◆ Written problem:
Turn the lines of every entry below into one numbered list, omitting any blank lines.

◆ Provided information:
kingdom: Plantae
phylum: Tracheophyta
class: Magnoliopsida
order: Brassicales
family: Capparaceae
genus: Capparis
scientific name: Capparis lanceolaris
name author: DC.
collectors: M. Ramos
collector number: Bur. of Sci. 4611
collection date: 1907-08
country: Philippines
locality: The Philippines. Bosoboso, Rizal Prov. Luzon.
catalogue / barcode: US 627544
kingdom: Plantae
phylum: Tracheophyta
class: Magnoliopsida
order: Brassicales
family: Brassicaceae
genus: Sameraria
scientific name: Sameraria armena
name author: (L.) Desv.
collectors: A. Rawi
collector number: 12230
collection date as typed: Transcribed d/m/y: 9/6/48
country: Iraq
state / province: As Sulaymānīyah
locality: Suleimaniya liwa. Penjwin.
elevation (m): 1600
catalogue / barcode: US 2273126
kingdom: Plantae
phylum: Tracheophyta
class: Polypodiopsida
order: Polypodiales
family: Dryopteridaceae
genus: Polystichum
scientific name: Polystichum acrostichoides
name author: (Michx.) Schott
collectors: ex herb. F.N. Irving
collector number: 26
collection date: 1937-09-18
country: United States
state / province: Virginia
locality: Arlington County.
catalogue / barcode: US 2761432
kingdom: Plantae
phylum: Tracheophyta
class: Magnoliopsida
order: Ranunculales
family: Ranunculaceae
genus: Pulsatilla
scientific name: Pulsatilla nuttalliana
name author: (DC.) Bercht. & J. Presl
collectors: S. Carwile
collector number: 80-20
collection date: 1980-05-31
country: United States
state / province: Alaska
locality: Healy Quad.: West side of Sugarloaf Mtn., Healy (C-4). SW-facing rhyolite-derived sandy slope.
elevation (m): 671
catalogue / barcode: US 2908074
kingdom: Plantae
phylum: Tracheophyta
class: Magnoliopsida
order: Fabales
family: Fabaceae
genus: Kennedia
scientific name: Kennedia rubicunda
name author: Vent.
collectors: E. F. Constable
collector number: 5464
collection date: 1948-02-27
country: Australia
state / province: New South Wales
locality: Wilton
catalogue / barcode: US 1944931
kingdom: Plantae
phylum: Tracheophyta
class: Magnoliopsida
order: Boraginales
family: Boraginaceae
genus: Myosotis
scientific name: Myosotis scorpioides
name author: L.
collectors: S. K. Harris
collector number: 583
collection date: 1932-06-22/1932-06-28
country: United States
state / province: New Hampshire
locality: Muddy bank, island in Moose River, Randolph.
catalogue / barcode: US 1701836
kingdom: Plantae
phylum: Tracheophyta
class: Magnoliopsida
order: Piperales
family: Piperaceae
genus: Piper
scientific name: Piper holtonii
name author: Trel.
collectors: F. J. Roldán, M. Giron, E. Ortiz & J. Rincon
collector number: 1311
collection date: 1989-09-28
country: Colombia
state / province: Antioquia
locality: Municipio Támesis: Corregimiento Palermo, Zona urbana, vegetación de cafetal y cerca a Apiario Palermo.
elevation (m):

◆ Output of the task:
1. kingdom: Plantae
2. phylum: Tracheophyta
3. class: Magnoliopsida
4. order: Brassicales
5. family: Capparaceae
6. genus: Capparis
7. scientific name: Capparis lanceolaris
8. name author: DC.
9. collectors: M. Ramos
10. collector number: Bur. of Sci. 4611
11. collection date: 1907-08
12. country: Philippines
13. locality: The Philippines. Bosoboso, Rizal Prov. Luzon.
14. catalogue / barcode: US 627544
15. kingdom: Plantae
16. phylum: Tracheophyta
17. class: Magnoliopsida
18. order: Brassicales
19. family: Brassicaceae
20. genus: Sameraria
21. scientific name: Sameraria armena
22. name author: (L.) Desv.
23. collectors: A. Rawi
24. collector number: 12230
25. collection date as typed: Transcribed d/m/y: 9/6/48
26. country: Iraq
27. state / province: As Sulaymānīyah
28. locality: Suleimaniya liwa. Penjwin.
29. elevation (m): 1600
30. catalogue / barcode: US 2273126
31. kingdom: Plantae
32. phylum: Tracheophyta
33. class: Polypodiopsida
34. order: Polypodiales
35. family: Dryopteridaceae
36. genus: Polystichum
37. scientific name: Polystichum acrostichoides
38. name author: (Michx.) Schott
39. collectors: ex herb. F.N. Irving
40. collector number: 26
41. collection date: 1937-09-18
42. country: United States
43. state / province: Virginia
44. locality: Arlington County.
45. catalogue / barcode: US 2761432
46. kingdom: Plantae
47. phylum: Tracheophyta
48. class: Magnoliopsida
49. order: Ranunculales
50. family: Ranunculaceae
51. genus: Pulsatilla
52. scientific name: Pulsatilla nuttalliana
53. name author: (DC.) Bercht. & J. Presl
54. collectors: S. Carwile
55. collector number: 80-20
56. collection date: 1980-05-31
57. country: United States
58. state / province: Alaska
59. locality: Healy Quad.: West side of Sugarloaf Mtn., Healy (C-4). SW-facing rhyolite-derived sandy slope.
60. elevation (m): 671
61. catalogue / barcode: US 2908074
62. kingdom: Plantae
63. phylum: Tracheophyta
64. class: Magnoliopsida
65. order: Fabales
66. family: Fabaceae
67. genus: Kennedia
68. scientific name: Kennedia rubicunda
69. name author: Vent.
70. collectors: E. F. Constable
71. collector number: 5464
72. collection date: 1948-02-27
73. country: Australia
74. state / province: New South Wales
75. locality: Wilton
76. catalogue / barcode: US 1944931
77. kingdom: Plantae
78. phylum: Tracheophyta
79. class: Magnoliopsida
80. order: Boraginales
81. family: Boraginaceae
82. genus: Myosotis
83. scientific name: Myosotis scorpioides
84. name author: L.
85. collectors: S. K. Harris
86. collector number: 583
87. collection date: 1932-06-22/1932-06-28
88. country: United States
89. state / province: New Hampshire
90. locality: Muddy bank, island in Moose River, Randolph.
91. catalogue / barcode: US 1701836
92. kingdom: Plantae
93. phylum: Tracheophyta
94. class: Magnoliopsida
95. order: Piperales
96. family: Piperaceae
97. genus: Piper
98. scientific name: Piper holtonii
99. name author: Trel.
100. collectors: F. J. Roldán, M. Giron, E. Ortiz & J. Rincon
101. collector number: 1311
102. collection date: 1989-09-28
103. country: Colombia
104. state / province: Antioquia
105. locality: Municipio Támesis: Corregimiento Palermo, Zona urbana, vegetación de cafetal y cerca a Apiario Palermo.
106. elevation (m):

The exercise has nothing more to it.